# Honda 5.5hp GX series has no spark



## NoPaint (Jan 4, 2010)

I have a Honda 5.5hp GX series engine (red fan shroud with white tank).  The engine has no spark.  I cleaned off the flywheel and still no spark.  I am willing to throw some parts at it to fix it.  Should I just replace the coil or condenser/both?


----------



## bogydave (Jan 4, 2010)

Check the ground on the coil, I have found a loose coil bolt/screw to  cause no spark.
Check coil with a ohm meter, should have a few ohms, almost a short thru the coil.
Rare to have a coil go bad but possible. Cracked & got wet, look burned?
Check the plug wire, 
Good spark plug? cracks, gap to big etc.
Does it have an On/Off switch? make sure it's working & not shorted to ground when in the "ON"/ "run" position. 
If your sure it's bad, remove the plug, switch to the "run" position,  put a screw driver in the plug wire cap, hold to the metal part of the screw driver in your hand,  with your knee touching the engine, & give it a hard pull.
Still able to speak something other than cuss words, something is definitely wrong. 
Typically not very expensive to get repaired, small engine repair shop near you, probably have parts


----------



## taxidermist (Jan 6, 2010)

Bondo said:
			
		

> Ayuh,...  Disconnect the low oil shut-down switch,...  They're known to go Bad...
> It'll look like a Nut on the crankcase, with 2 wires coming out of it, just unplug either of the wires,+ Try it...
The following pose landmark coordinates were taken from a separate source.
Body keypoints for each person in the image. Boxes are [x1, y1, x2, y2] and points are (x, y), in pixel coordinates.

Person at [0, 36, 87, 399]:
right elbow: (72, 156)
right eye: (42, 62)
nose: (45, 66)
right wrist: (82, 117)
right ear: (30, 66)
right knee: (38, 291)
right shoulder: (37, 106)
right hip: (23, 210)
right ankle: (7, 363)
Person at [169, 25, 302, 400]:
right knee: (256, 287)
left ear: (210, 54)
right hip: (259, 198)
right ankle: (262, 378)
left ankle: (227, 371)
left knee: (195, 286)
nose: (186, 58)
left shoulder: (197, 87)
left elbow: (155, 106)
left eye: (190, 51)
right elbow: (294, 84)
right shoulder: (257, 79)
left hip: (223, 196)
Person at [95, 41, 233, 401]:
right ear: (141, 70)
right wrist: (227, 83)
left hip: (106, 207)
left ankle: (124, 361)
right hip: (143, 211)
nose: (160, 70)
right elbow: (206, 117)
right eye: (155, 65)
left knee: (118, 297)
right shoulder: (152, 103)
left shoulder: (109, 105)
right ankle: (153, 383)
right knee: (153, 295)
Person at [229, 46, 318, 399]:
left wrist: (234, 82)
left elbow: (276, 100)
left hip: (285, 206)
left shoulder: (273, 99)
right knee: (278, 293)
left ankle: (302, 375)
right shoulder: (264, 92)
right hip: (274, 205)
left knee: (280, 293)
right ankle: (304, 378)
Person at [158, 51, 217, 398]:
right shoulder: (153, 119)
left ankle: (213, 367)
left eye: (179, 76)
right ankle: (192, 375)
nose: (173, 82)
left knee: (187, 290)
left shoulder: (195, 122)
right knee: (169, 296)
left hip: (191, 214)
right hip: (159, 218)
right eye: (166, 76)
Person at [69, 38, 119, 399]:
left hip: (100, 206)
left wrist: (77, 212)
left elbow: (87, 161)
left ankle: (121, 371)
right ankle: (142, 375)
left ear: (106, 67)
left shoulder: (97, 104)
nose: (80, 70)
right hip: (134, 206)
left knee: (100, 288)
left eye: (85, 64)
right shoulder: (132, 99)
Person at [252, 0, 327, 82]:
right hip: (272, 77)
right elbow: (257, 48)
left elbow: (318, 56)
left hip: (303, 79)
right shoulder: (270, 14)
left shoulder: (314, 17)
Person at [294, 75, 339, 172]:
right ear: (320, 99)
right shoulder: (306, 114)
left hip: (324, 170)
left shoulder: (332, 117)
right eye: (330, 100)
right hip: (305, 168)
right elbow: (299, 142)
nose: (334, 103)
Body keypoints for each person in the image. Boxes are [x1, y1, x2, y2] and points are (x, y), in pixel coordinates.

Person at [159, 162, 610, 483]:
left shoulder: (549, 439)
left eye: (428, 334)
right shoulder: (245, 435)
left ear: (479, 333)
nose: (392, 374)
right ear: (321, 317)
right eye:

And check your oil to see if it is low too or you will be asking us about low compresson next....LOL


----------



## NoPaint (Jan 6, 2010)

Haha yeah i grounded out the hose pressure switch on the pressure washer pump.  I think the switch is fine simply because its so basic.  I didn't know the oil switches go bad.  I will ground that and see how it goes.


----------